Ruby Garbage Collection

| Comments

Last week, I came across a very interesting tidbit of information: The Ruby Garbage Collector was not meant to run

Garbage collection is one of the Achilles’heels of MRI ruby performance. It combines a fairly naive algorithm with a ‘stop the world’ assumption, as in it’s not a background process, and any other ruby activity can bloody well wait until it is done.
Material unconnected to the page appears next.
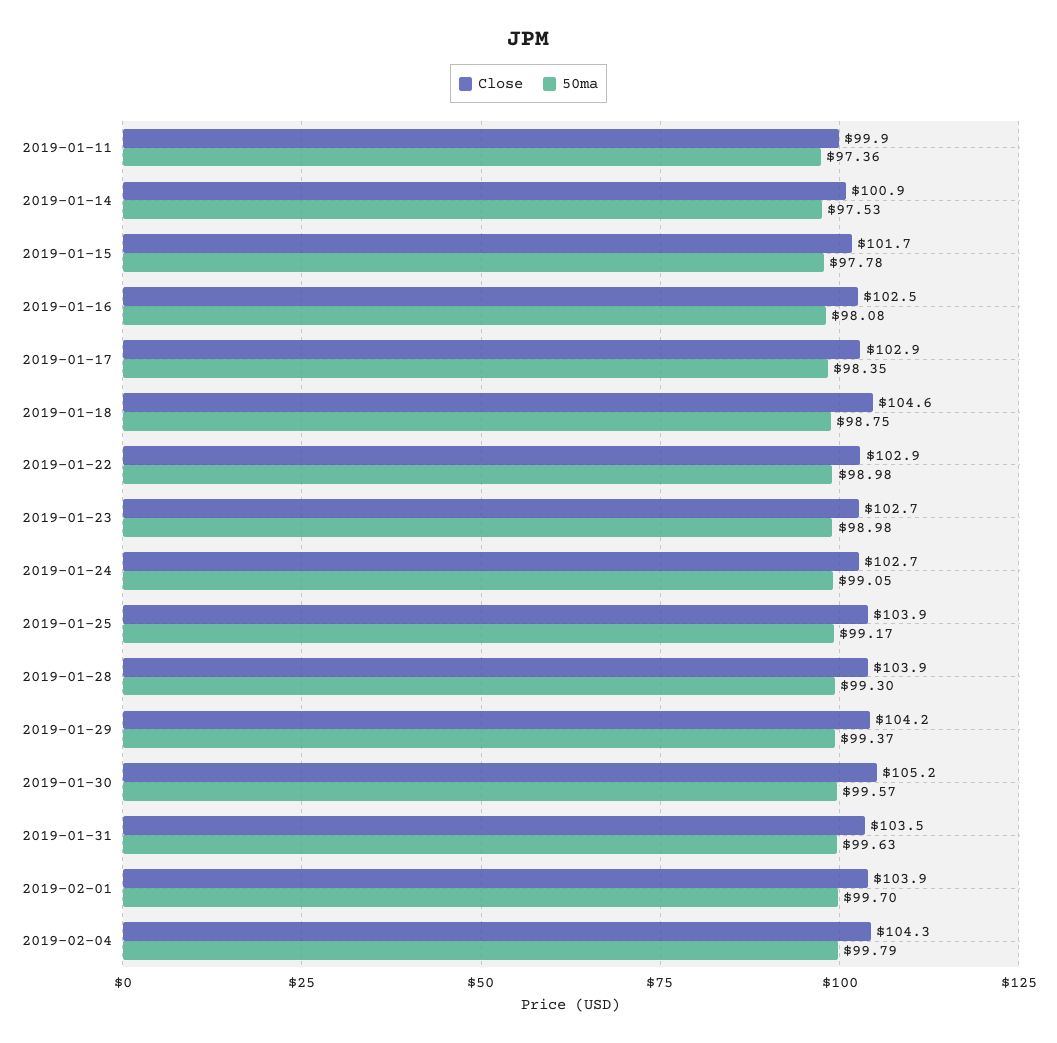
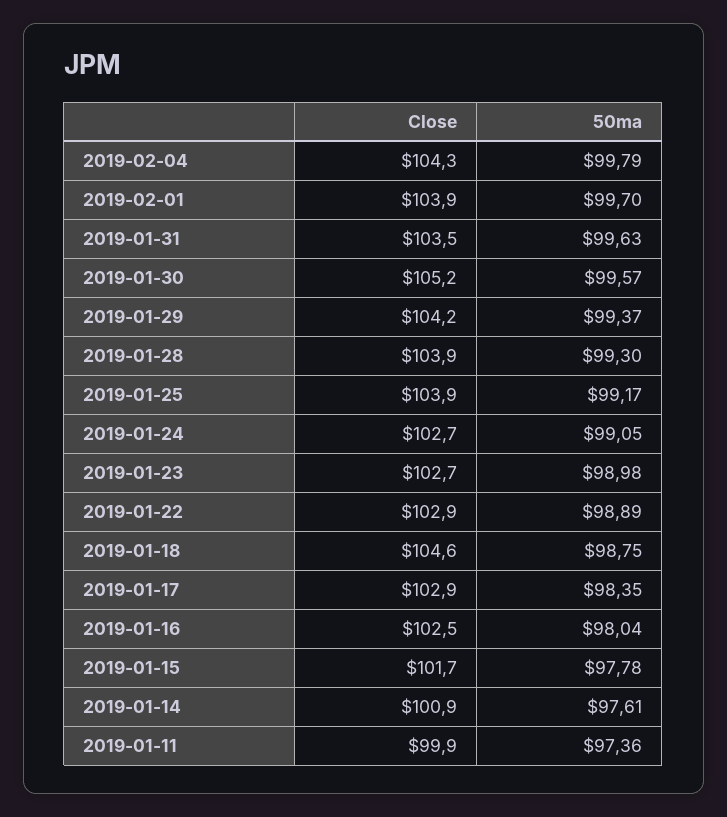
50ma, 2019-01-14: 97.53 -> 97.61
50ma, 2019-01-16: 98.08 -> 98.04
50ma, 2019-01-22: 98.98 -> 98.89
I found this thread in the ruby-lang mailing list very interesting. Next quotes are enlightening:

In particular, the GC algorithms in MRI and YARV are specifically designed with the assumption that they will never actually run in 99.999% of all cases. They are designed for scripting, where a script doesn’t even allocate enough memory to trigger a collection, runs for a couple of seconds and then exits, after which the OS simply reclaims the memory: no GC needed.
That’s why YARV and especially MRI are so exceptionally bad for server loads. It’s also why REE can never be merged into mainline. (Jorg W. Mittag Aug 21 2010)
99.999% is a bit over-exaggerated, but it is true that garbage collection algorithm of YARV and MRI focus for throughput on non-memory extensive short-running programs, and GC of REE is not suitable for those programs. (Matz Aug 21 2010)

Scripting was the original use case for ruby, so that’s understandable. It explains a lot.

In other related news, I asked on Twitter whether there was an Enterprise Edition for Ruby 1.9 in the works. Enterprise edition Ruby fixes some of the worst evils by, amongst other things:

  • exposing some garbage collection parameters, and tuning it a little out of the box
  • doing Copy on Write, allowing several threads to use common resources in a read-only way.

Unfortunately, Phusion people told me there are no immediate plans to make an enterprise edition of ruby 1.9, since they are now going full throttle on an overhaul of Passenger. Additionally MRI ruby 1.9 needs some patching to make it Copy on Write friendly, and that hasn’t happened yet.

I’d like to have a look at Rubinius, where garbage collection is done differently. And of course JRuby benefits from the JVM memory handling, which has been optimized to death by many PhDs and all the developer budgets Sun and IBM could spend on it.